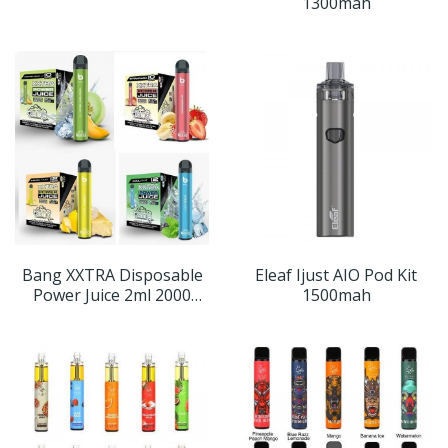
1300mah
Bang XXTRA Disposable
Eleaf Ijust AIO Pod Kit
Power Juice 2ml 2000
1500mah
Puffs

************

### [Exercise directions]
Please set down the records exactly, and keep every image out of the copy.

### [Result below]
1300mah
Bang XXTRA Disposable
Eleaf Ijust AIO Pod Kit
Power Juice 2ml 2000
1500mah
Puffs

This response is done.